**Assigned task**
Leaving the pictures aside, transcribe every line below exactly.
-------- Listed records --------
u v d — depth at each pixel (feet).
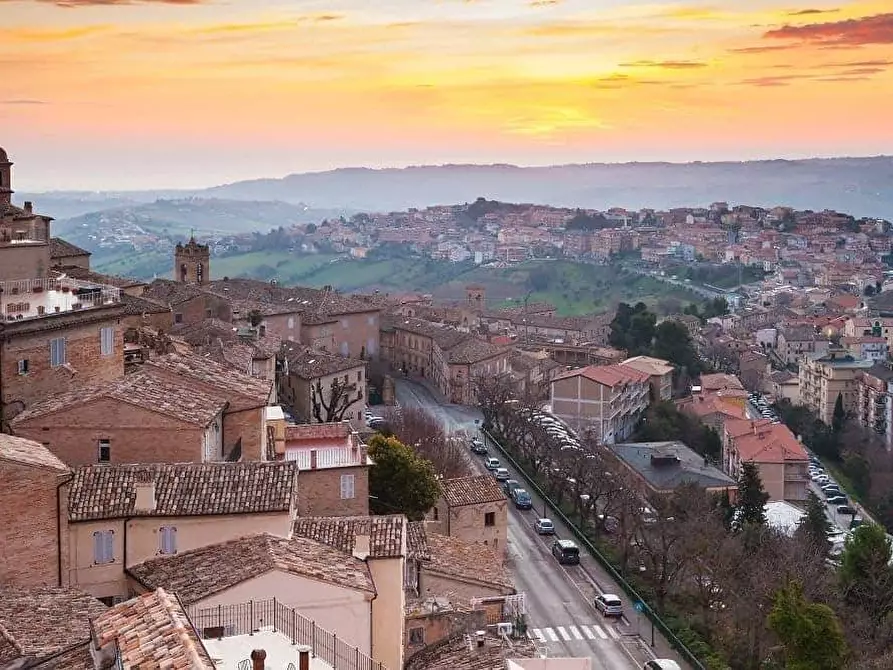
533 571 395.96
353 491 289.94
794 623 307.37
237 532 195.83
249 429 251.80
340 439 308.60
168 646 119.96
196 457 225.97
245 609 169.58
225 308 653.71
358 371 609.42
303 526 207.21
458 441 587.27
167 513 193.36
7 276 293.02
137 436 225.15
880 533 412.36
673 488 539.29
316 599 175.94
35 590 177.68
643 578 384.06
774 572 383.24
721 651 335.26
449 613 221.66
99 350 268.82
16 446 196.24
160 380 245.86
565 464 497.05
--------
**Response**
u v d — depth at each pixel (feet).
533 571 395.96
353 491 289.94
794 623 307.37
237 532 195.83
249 429 251.80
340 439 308.60
168 646 119.96
196 457 225.97
245 609 169.58
225 308 653.71
358 371 609.42
303 526 207.21
458 441 587.27
167 513 193.36
7 276 293.02
137 436 225.15
880 533 412.36
673 488 539.29
316 599 175.94
35 590 177.68
643 578 384.06
774 572 383.24
721 651 335.26
449 613 221.66
99 350 268.82
16 446 196.24
160 380 245.86
565 464 497.05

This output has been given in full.